TU basketball journalist Hannah Robbins discusses the fight on and off the court as TU men’s basketball snapped its two-game losing streak.
When the athletics department decided to market the basketball game on Wednesday as the “Rumble in the Reynolds,” they got more than they expected. Instead of the rumble just being between the Golden Hurricane and Husky players, the coaches decided they wanted to join the fun. With 11 minutes left in the second half, both head coaches were escorted off the court after what TU’s coach Frank Haith described as a “competitive discussion,” earning both teams two technical fouls.
The Golden Hurricane had a slow start, with Christian Vital of the Huskies starting the game with an easy layup, but around three minutes into the first half, Tulsa started to hit their stride with Jeriah Horne’s first three-pointer of the game. Horne was a driving force for Tulsa, scoring a career-high 27 points, going eight for eight at the line, three for four on three-pointers, and eight for 11 for overall from the field.
After a second three-pointer by Horne in quick succession, Tulsa started to pull ahead, but struggled to convert rebounds and turnovers into points. Their lead diminished, as they went two for seven in five minutes, finally giving the lead to the Huskies when Sidney Wilson drained a three-pointer with nine minutes left in the half.

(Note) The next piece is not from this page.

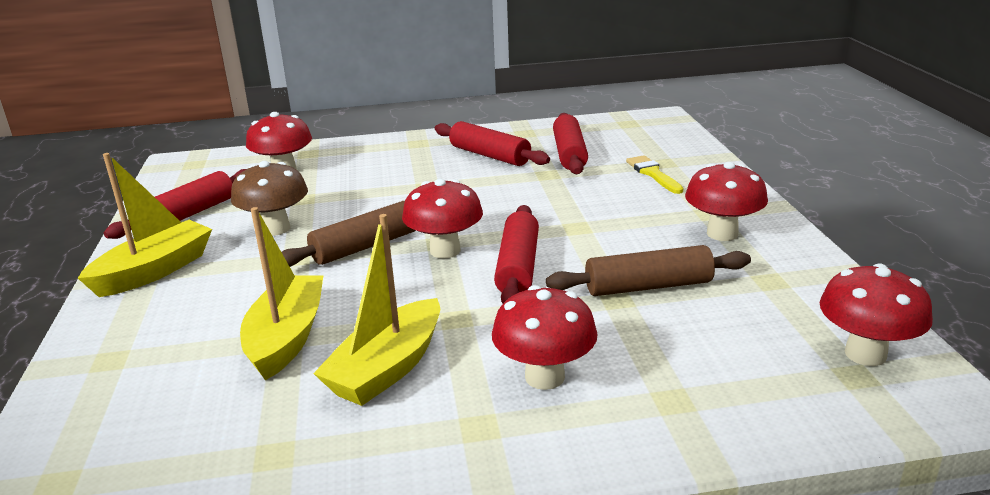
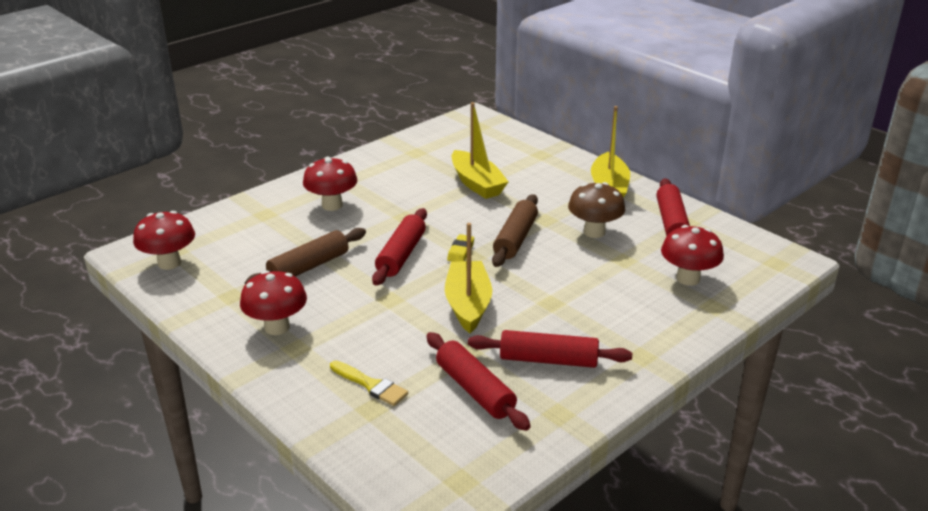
camera: 145 degrees right, 5 degrees up
yellow boat [313,214,440,406] -> yellow boat moved to [445,223,492,333]
red mushroom [402,179,483,259] -> yellow eraser [447,234,474,262]
red rolling pin [494,205,539,303] -> red rolling pin turned 45 degrees clockwise [372,208,427,286]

From there, the Huskies and Golden Hurricane were neck and neck, but Wilson’s three-pointer was the last time UConn had the lead. Martins Igbanu’s dunk with six minutes left in the half sealed the Huskies’ fate till half time. While UConn tried to respond to Tulsa, shots by Horne and DaQuan Jeffries put Tulsa up by five as the half concluded.
As Tulsa entered the second half, they came back on the court with renewed energy. After a jumpshot by Igbanu and a layup and three-pointer by Curran Scott, Tulsa had doubled their lead. A key three-pointer by Sterling Taplin had Tulsa up by 17, which lit a fire under UConn for a time. UConn tried to answer, but fouls prevented them from getting within seven points of Tulsa.
For once, Tulsa decided to really lean into their theme for the day, and with Haith’s objection to a foul called on Jeffries with 11:19 left in the second half, both teams lost their head coaches in their own rumble.
Tulsa seemed to struggle after losing Haith. While UConn continued to try to cut their lead down with three-pointers by Vital and Jalen Adams, UConn’s high-scorer of the game who matched Horne’s 27 points, they were unable to whittle the lead down further than a half dozen.
With less than two minutes left in the game, the Huskies turned to a different strategy. Since both teams were already at ten fouls, fouls could only help the Huskies, preventing Tulsa from executing a play of their own.
On paper, this was good plan, but they underestimated Tulsa’s free throw skill: Tulsa went 26 for 36 at the line, making 70 percent of their free throws in the second half and nine for 11 in the last two minutes. Tulsa came out on top, and the loss of Vital with eight seconds left after his fifth foul ended any chance of a comeback, despite Adam’s buzzer-beater three-pointer. Tulsa ended up on top 89-83.